На лице мальчишки отразилось сущее потрясение. Он, кажется, еще и не ждал от нее резкости? Альтия чуть не расхохоталась, а он наконец выпустил ее плечи и отступил прочь.

– Альтия! – одернула ее мать.

Действительно, что за манеры?

Альтия провела мокрым рукавом по глазам и свирепо повернулась к матери. В ее голосе прозвенело предупреждение:

– Думаешь, я не догадываюсь, чья это была блестящая мысль – чтобы Кефрия унаследовала корабль, а не я?

– Альтия, Альтия… – Кефрия заломила руки, на ее лице отразилась почти настоящая боль.

Почти совсем настоящая, и Альтия едва не смягчилась. Когда-то они с сестрой были так близки…

Тут среди них появился Кайл. Очень сердитый и недовольный.

– Что-то не так! – объявил он во всеуслышание. – Нагель не удается поставить на место!

Все оглянулись. До чего же не вязалось раздражение в его голосе со зрелищем безжизненного тела Ефрона Вестрита, по-прежнему распростертого на палубе корабля. Некоторое время длилось молчание, и наконец даже до Кайла что-то дошло. Он стоял, держа в руке гладкий шелковисто-серый нагель, и поводил глазами по сторонам, словно не зная (а может, действительно не зная?), на чем остановить взгляд. Альтия судорожно вздохнула, собираясь что-то сказать, но еще прежде, чем она издала хоть звук, раздался голос Брэшена, полный самого ядовитого сарказма:

– Возможно, тебе это неизвестно, но пробудить живой корабль, кэп, способен только кровный родственник семейства.

Дело выглядело так, как если бы он стоял в чистом поле во время грозы, напрашиваясь на удар молнии. И молния не заставила себя ждать. Ярость изуродовала Кайла, он побагровел так, как на памяти Альтии с ним ни разу еще не бывало.

– Кто дал тебе слово, ублюдок! Да я тебя выкину с корабля!!!

– Выкинешь, обязательно выкинешь, – бестрепетно согласился Брэшен. – Но не прежде, чем я отдам последний долг своему капитану. Он ведь все сказал очень ясно и четко, даром что умирал! «Будь с нею, сынок – помоги ей через это пройти» – вот что он мне сказал, и все это слышали, и ты в том числе. И я помогу. Отдай Альтии гвоздь! Ей по крайней мере принадлежит право оживления корабля!

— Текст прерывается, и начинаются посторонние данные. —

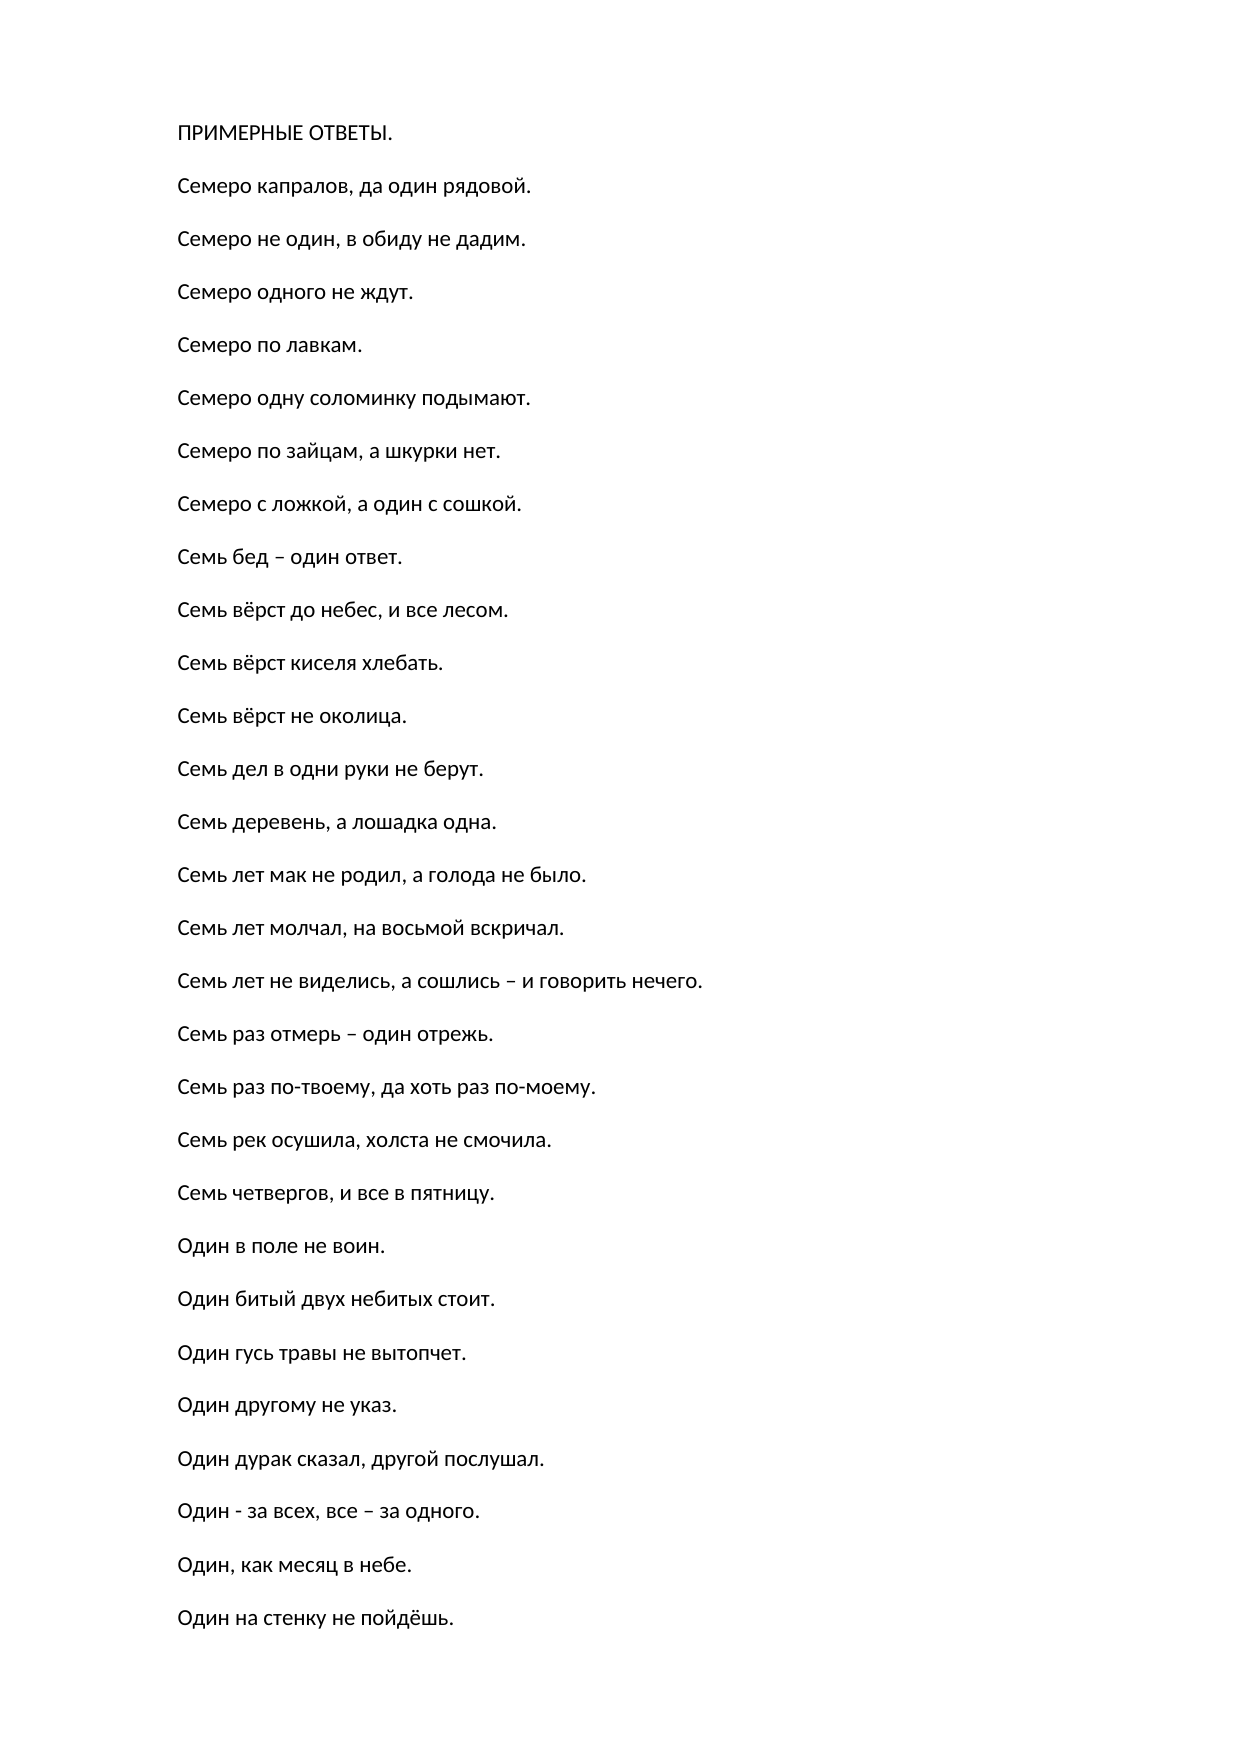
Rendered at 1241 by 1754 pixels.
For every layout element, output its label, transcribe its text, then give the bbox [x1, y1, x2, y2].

text Семеро одного не ждут. [177, 277, 1152, 305]
text Семеро одну соломинку подымают. [177, 383, 1152, 411]
text Семеро с ложкой, а один с сошкой. [177, 489, 1152, 517]
text Семь вёрст киселя хлебать. [177, 648, 1152, 676]
text Семь четвергов, и все в пятницу. [177, 1178, 1152, 1207]
text Семеро капралов, да один рядовой. [177, 171, 1152, 199]
text Один - за всех, все – за одного. [177, 1497, 1152, 1525]
text Один гусь травы не вытопчет. [177, 1338, 1152, 1366]
text Семь дел в одни руки не берут. [177, 754, 1152, 782]
text Семь рек осушила, холста не смочила. [177, 1126, 1152, 1153]
text Семь бед – один ответ. [177, 542, 1152, 570]
text ПРИМЕРНЫЕ ОТВЕТЫ. [177, 118, 1152, 146]
text Один битый двух небитых стоит. [177, 1284, 1152, 1313]
text Семеро не один, в обиду не дадим. [177, 224, 1152, 252]
text Семеро по зайцам, а шкурки нет. [177, 436, 1152, 464]
text Один на стенку не пойдёшь. [177, 1603, 1152, 1631]
text Один другому не указ. [177, 1391, 1152, 1419]
text Семеро по лавкам. [177, 330, 1152, 358]
text Семь деревень, а лошадка одна. [177, 807, 1152, 835]
text Семь раз по-твоему, да хоть раз по-моему. [177, 1072, 1152, 1101]
text Семь вёрст до небес, и все лесом. [177, 595, 1152, 623]
text Один дурак сказал, другой послушал. [177, 1444, 1152, 1472]
text Один, как месяц в небе. [177, 1550, 1152, 1578]
text Семь вёрст не околица. [177, 701, 1152, 729]
text Семь лет мак не родил, а голода не было. [177, 860, 1152, 888]
text Один в поле не воин. [177, 1232, 1152, 1259]
text Семь лет не виделись, а сошлись – и говорить нечего. [177, 966, 1152, 994]
text Семь раз отмерь – один отрежь. [177, 1019, 1152, 1047]
text Семь лет молчал, на восьмой вскричал. [177, 913, 1152, 941]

Тут Альтия вспомнила, как ее отец, случалось, рассуждал о своем молодом старшем помощнике. И главный недостаток Брэшена, по его словам, был: «Этот парень никогда не умеет вовремя прикусить язык!» И вот Альтия, помнится, недоумевала: в самом деле голос батюшки содержал некий оттенок едва ли не благоговейного восхищения или ей просто мерещилось? Она была не в силах понять… А теперь, кажется, поняла. Вот он, Брэшен, измотанный и ободранный, как и положено матросу в конце долгого плавания, у всех на глазах спокойно противостоит человеку, который командует этим самым кораблем – и, по всей видимости, будет командовать впредь. Брэшена прилюдно пообещали взашей вытолкать с корабля, а он и ухом не повел. Альтия знала, что Кайл никогда с его требованием не согласится; она себе про то не позволяла даже мечтать. Но Брэшен произнес эти слова – и Альтия вдруг уловила некий отблеск того, что ее отец всегда в нем видел.

Глаза Кайла метали темные искры. Вот он оглядел круг скорбящей семьи… Альтия остро чувствовала, что он отнюдь не забывает о внешнем круге людей – о сошедшейся команде, что он прекрасно отдает себе отчет и о толпе зевак, сбежавшейся на причал, – а то как же, не всякий день увидишь пробуждение живого корабля!

И в конце концов он решил сказанное Брэшеном попросту игнорировать.

– Уинтроу! – рявкнул он, и голос прозвучал подобно удару бича. – Возьми гвоздь и оживи судно!